Client Performance Tuning

The default client configuration works well for most workloads. This guide covers when and how to tune for high-throughput or latency-sensitive scenarios.

When to tune

Consider tuning when you observe any of these:

Concurrent reservation count regularly exceeds 100
Client-side p99 latency exceeds 50ms
Commit retry rate exceeds 5%
Connection timeout errors in client logs

For server-side benchmarks and baseline expectations, see the Performance Benchmarks blog post.

Timeout tuning

All three clients configure two timeouts: connection (TCP handshake) and read (waiting for server response).

Default values

Setting	Python	TypeScript	Spring Boot
Connect timeout	`connect_timeout=2.0` (seconds)	`connectTimeout=2000` (ms)	`cycles.http.connect-timeout=2s`
Read timeout	`read_timeout=5.0` (seconds)	`readTimeout=5000` (ms)	`cycles.http.read-timeout=5s`

TypeScript timeout behavior

Node's built-in fetch does not distinguish connection from read timeout. connectTimeout and readTimeout are summed into a single AbortSignal.timeout() value (default: 7000ms total).

Tuning profiles

Choose a profile based on your deployment topology:

Co-located (client and server on same network):

python

# Python
config = CyclesConfig(
    base_url="http://cycles-server:7878",
    api_key="cyc_live_...",
    connect_timeout=0.5,   # 500ms — same-network handshake is fast
    read_timeout=2.0,      # 2s — server p99 is <5ms, leave headroom
)

typescript

// TypeScript
const config = new CyclesConfig({
  baseUrl: "http://cycles-server:7878",
  apiKey: "cyc_live_...",
  connectTimeout: 500,
  readTimeout: 2000,
});

yaml

# Spring Boot
cycles:
  http:
    connect-timeout: 500ms
    read-timeout: 2s

Cross-region or high-latency network:

python

# Python
config = CyclesConfig(
    base_url="https://cycles.us-east.example.com",
    api_key="cyc_live_...",
    connect_timeout=5.0,   # TLS handshake across regions
    read_timeout=15.0,     # account for network jitter
)

yaml

# Spring Boot
cycles:
  http:
    connect-timeout: 5s
    read-timeout: 15s

High-throughput with aggressive retry:

python

# Python — fail fast, retry quickly
config = CyclesConfig(
    base_url="http://cycles-server:7878",
    api_key="cyc_live_...",
    connect_timeout=1.0,
    read_timeout=3.0,
    retry_max_attempts=10,
    retry_initial_delay=0.1,
    retry_multiplier=1.5,
    retry_max_delay=5.0,
)

WARNING

Never set the read timeout below the server's expected p99 latency.
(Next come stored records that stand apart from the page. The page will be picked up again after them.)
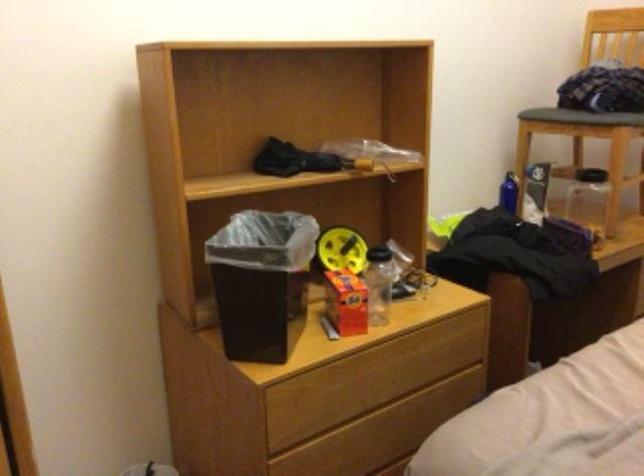
Question: Based on the continuous images, in which direction is the camera rotating? Reply with the corresponding letter.

Choices:
 (A) Left
 (B) Right
 (C) Up
 (D) Down

Answer: (B)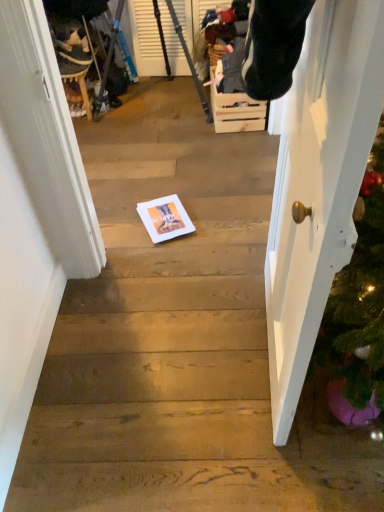
Where is `free space to the right of white paper at center`? The width and height of the screenshot is (384, 512). free space to the right of white paper at center is located at coordinates (210, 218).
At default load, the server's p99 for reserve+commit is ~20ms. Under heavy load it can reach 50ms+. A read timeout of 100ms will cause spurious failures.

Connection pooling

Python (httpx)

The Python client uses httpx.Client, which manages a connection pool automatically. Key details:

Connections are reused across requests (HTTP keep-alive)
Pool timeout is hardcoded at 5 seconds (time to acquire a connection from the pool)
Write timeout is hardcoded at 5 seconds
httpx uses a default pool of 100 connections (10 per host)

For most workloads, the defaults are sufficient. If you see PoolTimeout errors, you likely have too many concurrent requests for a single client instance. Solutions:

Increase concurrency limit — create the client with a custom transport:

python

import httpx
from runcycles import CyclesConfig

config = CyclesConfig(base_url="...", api_key="...")

# Custom transport with larger pool
transport = httpx.HTTPTransport(
    limits=httpx.Limits(max_connections=200, max_keepalive_connections=50)
)

Use multiple client instances — partition by tenant or workload if a single pool is a bottleneck.

TypeScript (fetch)

The TypeScript client uses Node's built-in fetch, which relies on the runtime's HTTP agent for connection reuse:

Node.js 20+ reuses connections automatically via its global undici agent
No explicit pool configuration is exposed
Keep-alive is enabled by default

For high-throughput Node.js services, ensure you're running Node 20+ where fetch connection reuse is reliable.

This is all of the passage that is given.